At any rate any help or info would be much appreciated as this seems to be a difficult area to find info.


----------



## Gunner (Jan 19, 2016)

OM,

First, you have a Clausing 4800 Series lathe.  Atlas Press Co. bought Clausing in 1949/50.  In the early 50's, they changed all of the Clausing model numbers and as I understand it, the Clausing 100 MK3 became the Atlas 4800.  Later in the decade, they changed the name on the nameplates of the former Clausing machines back to Clausing, but kept the new model numbers.  So your post really belongs over in the Clausing/Colchester Forum.  Normally, I would just move it.  But a week ago yesterday something wierd happened to my WA5CAB user ID.  I can still log in but it takes the browser anywhere from 2 to 4 minutes per try and only about 2 out of 5 tries don't end with a blank white screen.  That wouldn't be so bad but once I get logged in, the next thing I click has the same probability of working.  And the next, and so on.  It took about three hours with two computers and four different browsers last Monday to make two posts.  
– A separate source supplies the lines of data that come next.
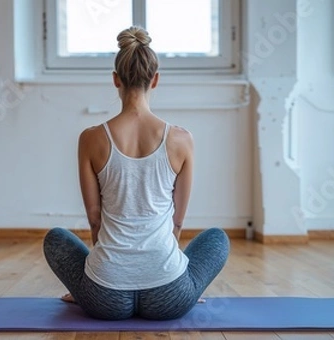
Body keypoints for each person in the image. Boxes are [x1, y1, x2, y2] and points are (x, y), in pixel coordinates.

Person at [43, 26, 229, 321]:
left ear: (115, 79)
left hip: (103, 298)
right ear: (155, 80)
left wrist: (100, 279)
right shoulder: (182, 139)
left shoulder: (91, 138)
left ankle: (84, 290)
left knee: (55, 238)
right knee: (218, 239)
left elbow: (95, 218)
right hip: (170, 295)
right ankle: (187, 288)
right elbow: (177, 220)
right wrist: (177, 279)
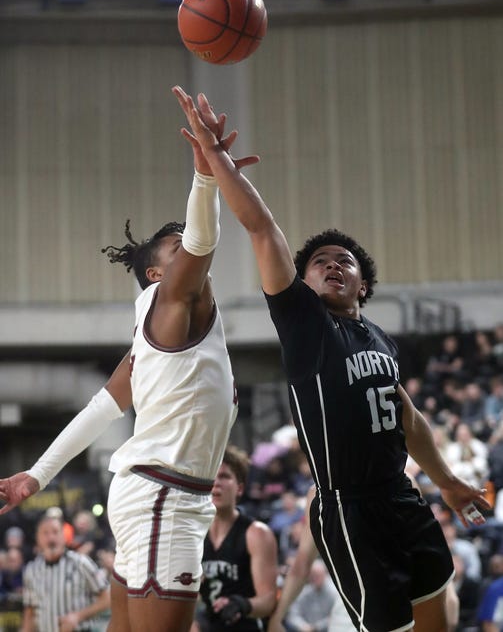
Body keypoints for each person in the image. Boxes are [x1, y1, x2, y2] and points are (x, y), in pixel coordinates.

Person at [172, 86, 492, 632]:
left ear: (364, 283)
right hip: (348, 509)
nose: (332, 267)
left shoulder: (380, 341)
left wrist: (447, 481)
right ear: (304, 280)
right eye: (319, 263)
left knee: (439, 612)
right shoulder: (305, 324)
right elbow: (261, 228)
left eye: (344, 262)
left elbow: (407, 417)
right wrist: (217, 163)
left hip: (403, 496)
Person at [0, 112, 258, 632]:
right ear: (159, 275)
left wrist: (37, 475)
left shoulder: (152, 340)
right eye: (175, 245)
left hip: (154, 493)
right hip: (165, 495)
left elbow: (101, 407)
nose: (188, 245)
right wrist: (206, 173)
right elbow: (202, 242)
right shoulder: (168, 306)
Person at [192, 445, 278, 631]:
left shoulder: (257, 534)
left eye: (224, 476)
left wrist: (242, 604)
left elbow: (268, 600)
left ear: (239, 488)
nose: (216, 483)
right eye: (211, 476)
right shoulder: (194, 535)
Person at [268, 486, 353, 632]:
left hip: (392, 603)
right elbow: (302, 563)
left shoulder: (399, 473)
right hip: (349, 607)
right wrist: (277, 618)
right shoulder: (318, 491)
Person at [21, 513, 110, 632]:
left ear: (64, 535)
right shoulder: (31, 570)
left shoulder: (81, 563)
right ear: (38, 538)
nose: (51, 538)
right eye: (45, 533)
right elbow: (30, 613)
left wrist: (78, 616)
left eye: (55, 532)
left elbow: (107, 599)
In any case, from your description of the controls, I think that the manual that you need is in DOWNLOADS.  You don't have enough posts yet to have access to DOWNLOADS.  However, you are showing the SUPPORTER bar which unless someone has been monkeying with DOWNLOADS since I became unable to, should suffice.  If you can see DOWNLOADS in the main tool bar, click on it.  Click on where it says in part List of Categories (Click Here....  That should bring up a drop-down list of folders.  Scroll down and click on Machine Manuals...Then scroll down again and click on Clausing/Colchester.  The manual I think you need should be at the top of the list.


----------



## kc0dwx (Jan 19, 2016)

I appreciate the help. The manual is the same one I had found already but this one appears easier to read so thank you. My only real concern has been the difference in the longitudinal feed and I guess I'm going to write that off as to something from before the manual date shown of 1957.


----------



## Gunner (Jan 19, 2016)

OK.  I misread the tags on the front view drawing.

Go back to Downloads.  When you get into Clausing-Colchester, go to Page 2.  I haven't had time to clean it up but the manual on the 100-3 with manual apron should (Again) be at the top of the page.  Someone has handwritten that it covers serial numbers up to 9999.


----------



## kc0dwx (Jan 19, 2016)

I will have to post some pics.  Again same series of lathe I believe but not all the things are covered(and there might not be such a manual.)  Mine does not have the knob on the longitude and the quick change is a v-pattern. Most of what I saw on the uklathes site suggests an mk3a?  Maybe??  Very interesting either way.  I'll try to take a couple pictures and get to you somehow.


----------



## Gunner (Jan 20, 2016)

Sorry.  Could be.  When you wrote that your serial number was 9600 something, I figured it should be the right manual.  Atlas wasn't great about keeping manuals and parts lists up to date.  I've known for a long time that if anything, Clausing after the 1960's name change was even worse.  Certainly the catalogs published after the name change to Clausing are inconsistent.


----------